### Assignment
Pictures excluded, reproduce exactly the lines below from the one with "(448, 832) none" through the one with "[253,520,286,531] conll ->", both included.

### Records supplied

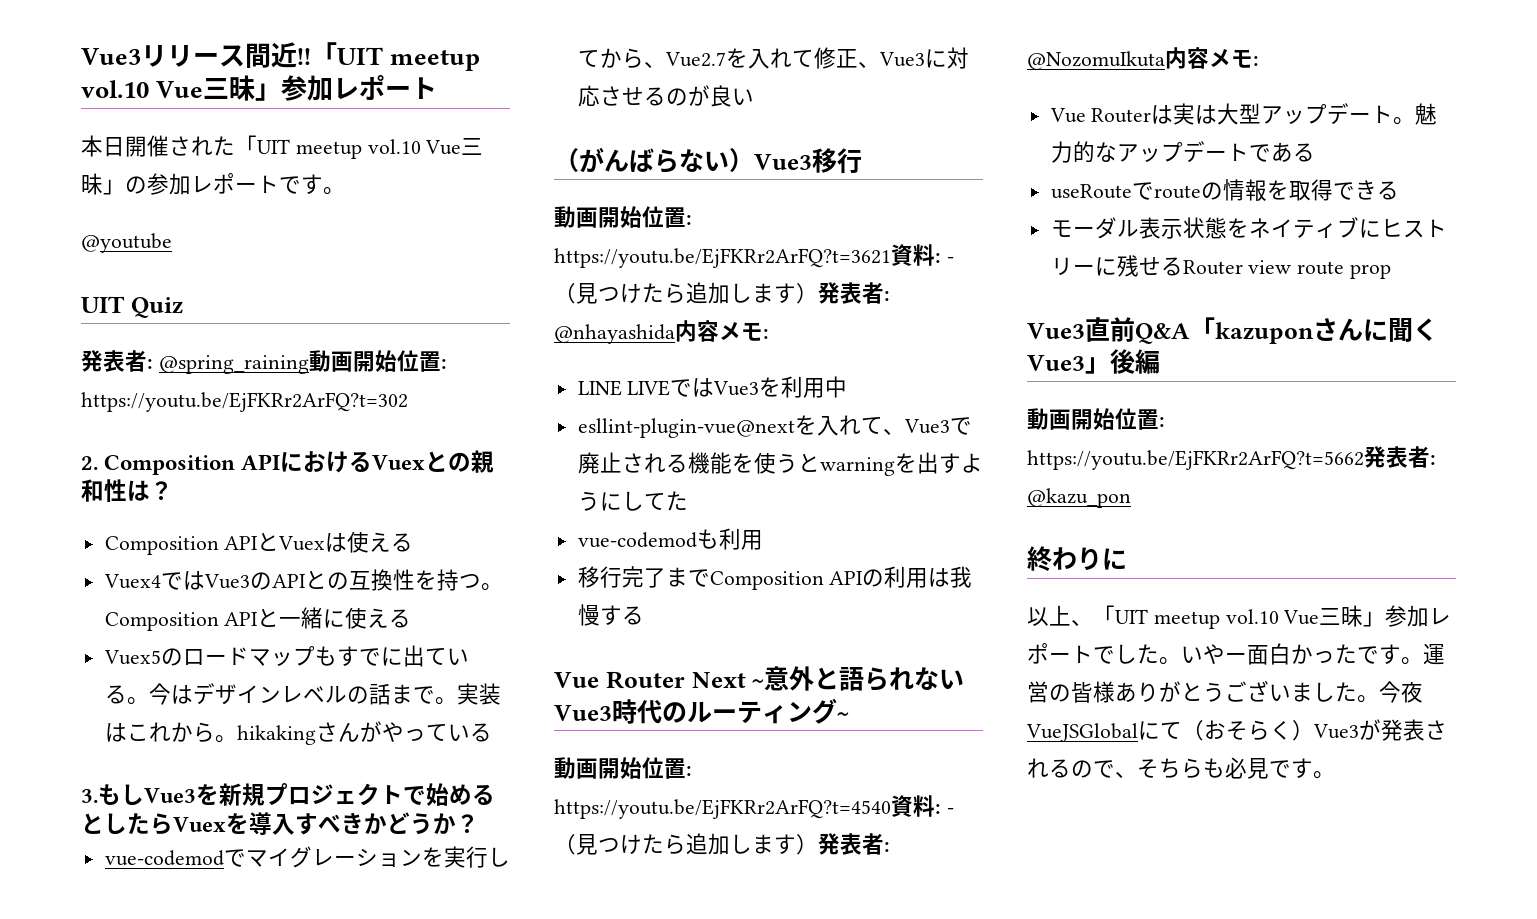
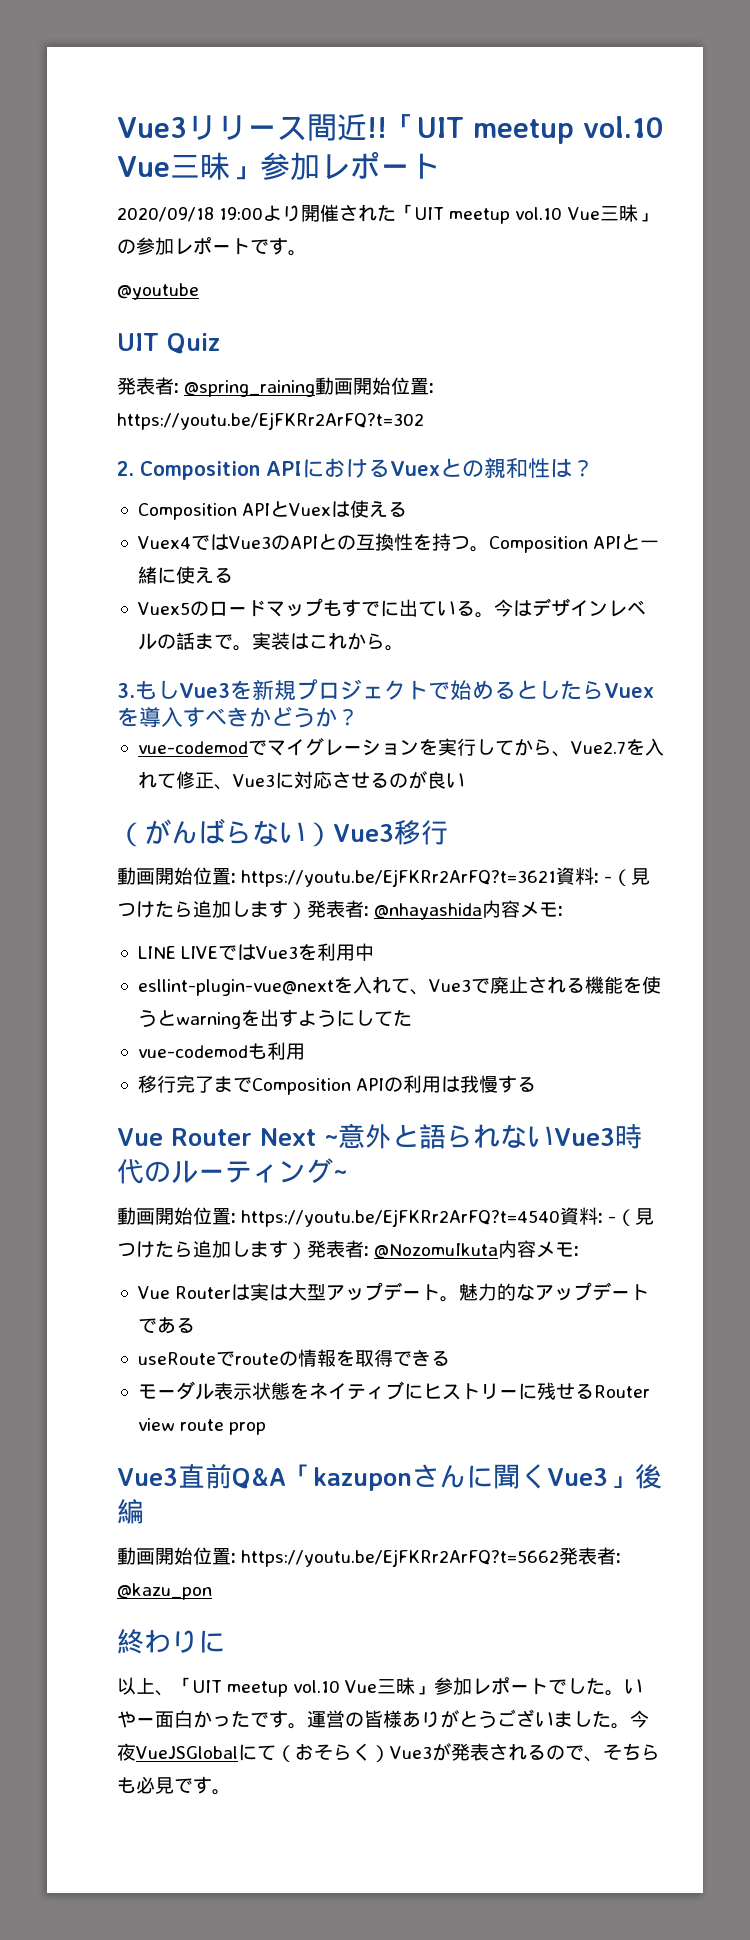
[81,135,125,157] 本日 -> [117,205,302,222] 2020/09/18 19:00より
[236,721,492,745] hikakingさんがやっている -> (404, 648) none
...
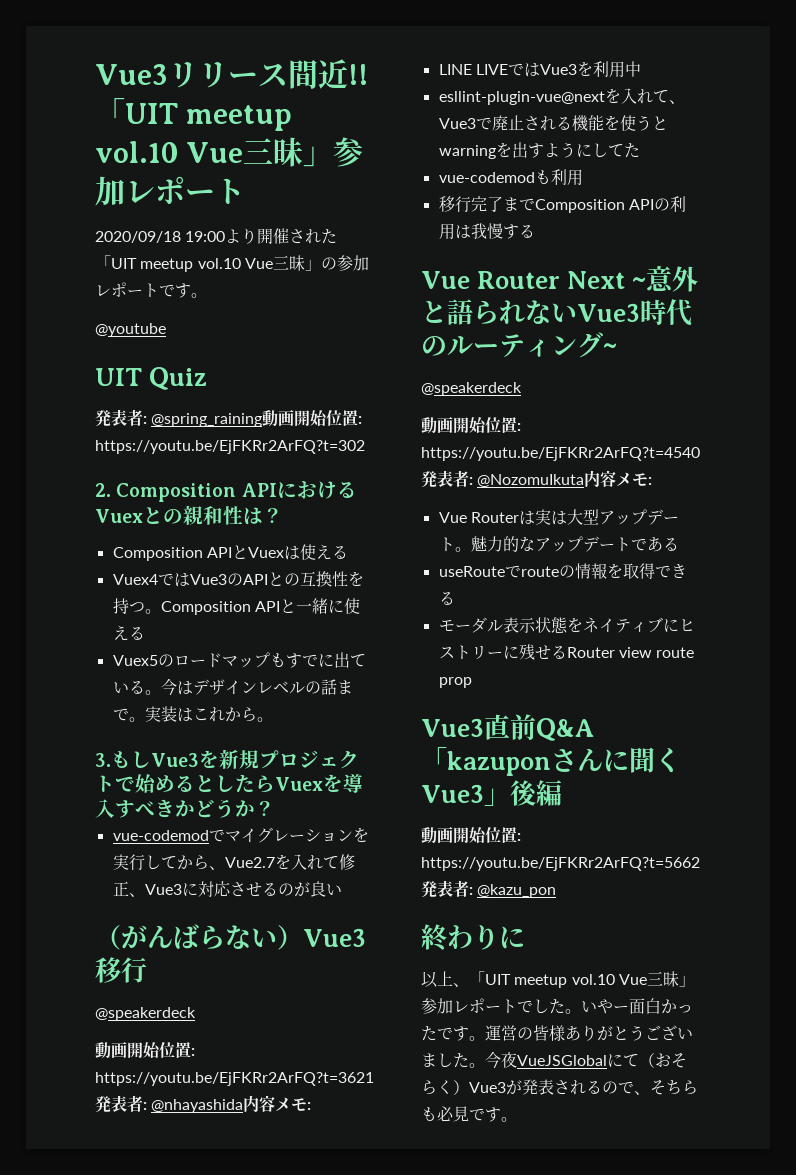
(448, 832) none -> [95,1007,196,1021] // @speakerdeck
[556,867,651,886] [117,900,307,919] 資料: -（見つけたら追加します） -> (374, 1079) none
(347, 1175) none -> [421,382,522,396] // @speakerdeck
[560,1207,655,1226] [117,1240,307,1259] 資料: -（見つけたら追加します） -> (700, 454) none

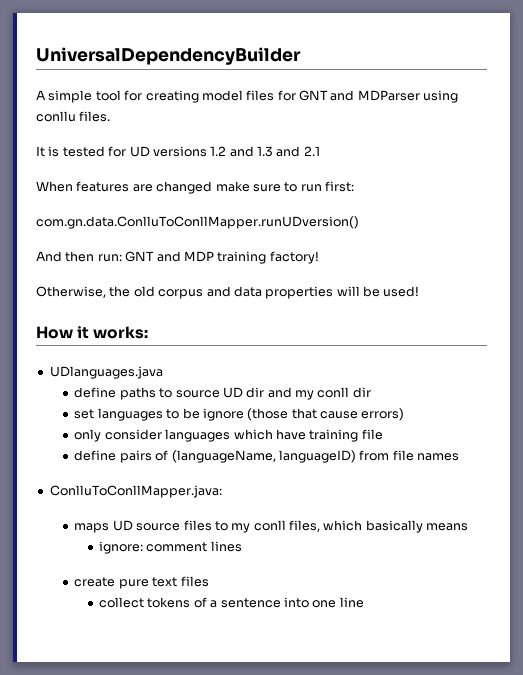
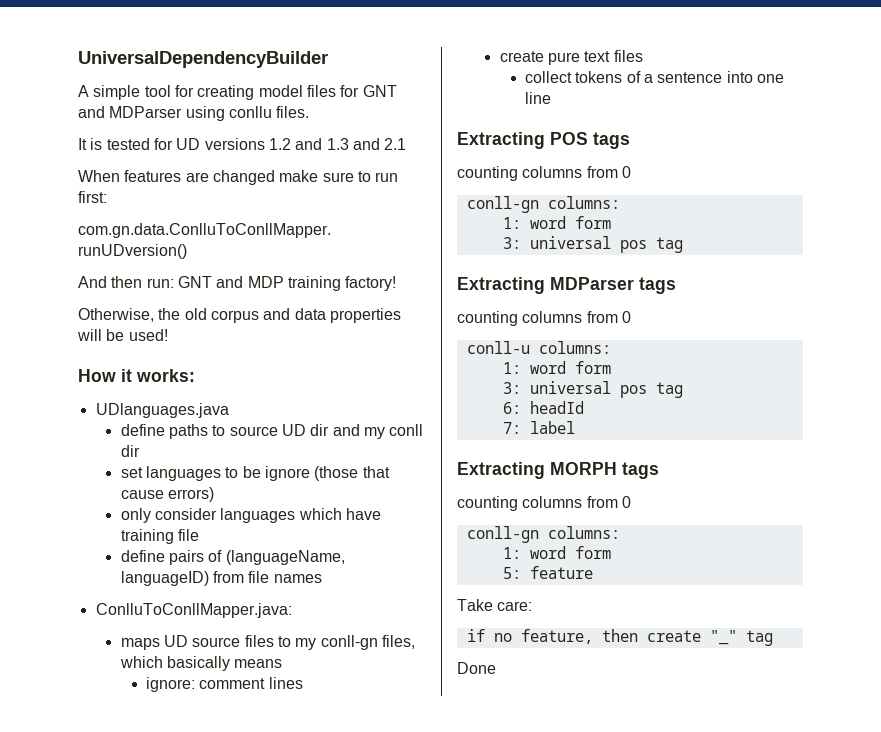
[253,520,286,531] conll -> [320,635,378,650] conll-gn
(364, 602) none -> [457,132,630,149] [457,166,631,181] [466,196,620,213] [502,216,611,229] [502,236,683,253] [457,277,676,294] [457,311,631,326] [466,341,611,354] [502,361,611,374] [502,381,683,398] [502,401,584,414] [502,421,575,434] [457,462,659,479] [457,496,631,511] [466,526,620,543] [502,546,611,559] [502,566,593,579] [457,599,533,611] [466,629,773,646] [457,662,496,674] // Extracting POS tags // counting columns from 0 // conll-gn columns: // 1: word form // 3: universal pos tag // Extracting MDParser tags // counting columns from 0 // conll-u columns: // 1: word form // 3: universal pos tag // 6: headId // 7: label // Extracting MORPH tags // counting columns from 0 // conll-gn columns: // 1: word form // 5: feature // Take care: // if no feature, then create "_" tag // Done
==
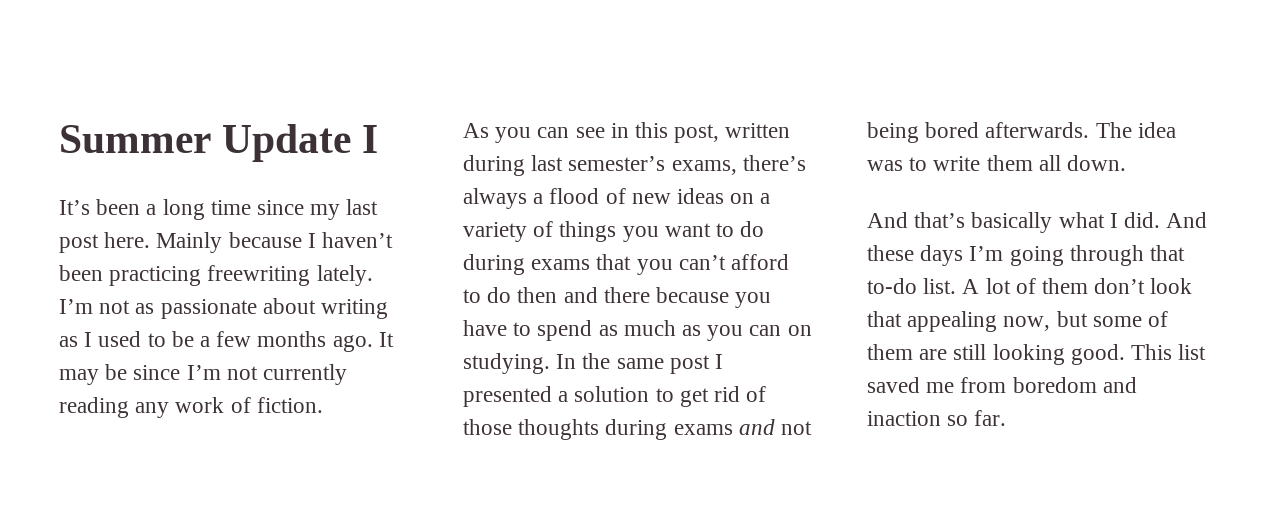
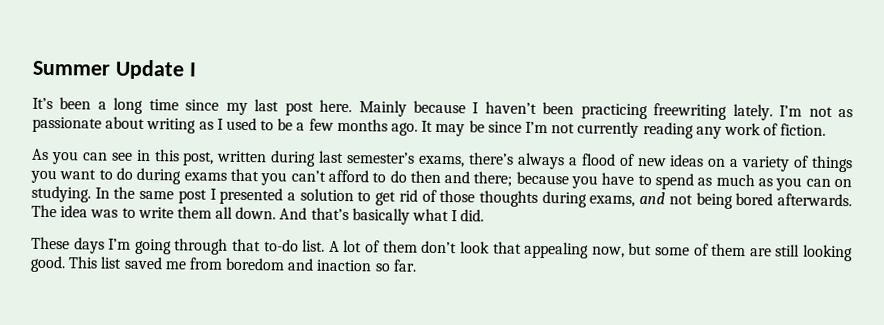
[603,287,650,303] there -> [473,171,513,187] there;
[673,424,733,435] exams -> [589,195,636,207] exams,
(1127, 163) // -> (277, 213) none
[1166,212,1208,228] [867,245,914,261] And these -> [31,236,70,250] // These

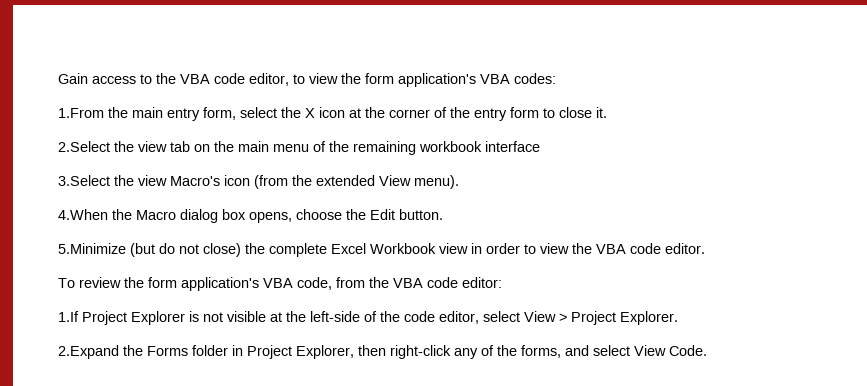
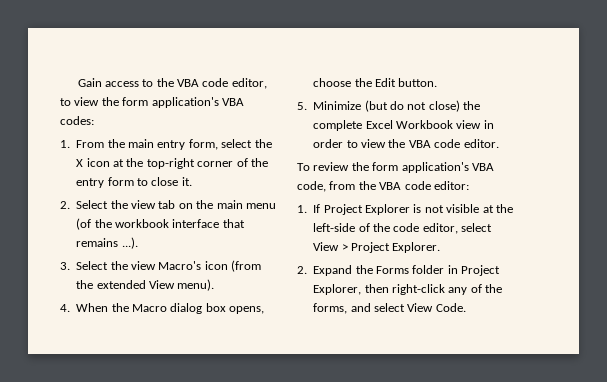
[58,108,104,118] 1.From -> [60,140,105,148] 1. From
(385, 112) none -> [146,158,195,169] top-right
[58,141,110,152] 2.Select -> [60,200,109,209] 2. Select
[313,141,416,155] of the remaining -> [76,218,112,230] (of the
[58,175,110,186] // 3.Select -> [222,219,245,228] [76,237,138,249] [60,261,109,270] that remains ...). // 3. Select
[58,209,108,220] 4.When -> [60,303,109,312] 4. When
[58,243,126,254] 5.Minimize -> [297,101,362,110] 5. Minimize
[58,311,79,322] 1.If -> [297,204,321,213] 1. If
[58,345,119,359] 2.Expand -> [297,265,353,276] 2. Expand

### Result of this task
(448, 832) none -> [95,1007,196,1021] // @speakerdeck
[556,867,651,886] [117,900,307,919] 資料: -（見つけたら追加します） -> (374, 1079) none
(347, 1175) none -> [421,382,522,396] // @speakerdeck
[560,1207,655,1226] [117,1240,307,1259] 資料: -（見つけたら追加します） -> (700, 454) none

[253,520,286,531] conll -> [320,635,378,650] conll-gn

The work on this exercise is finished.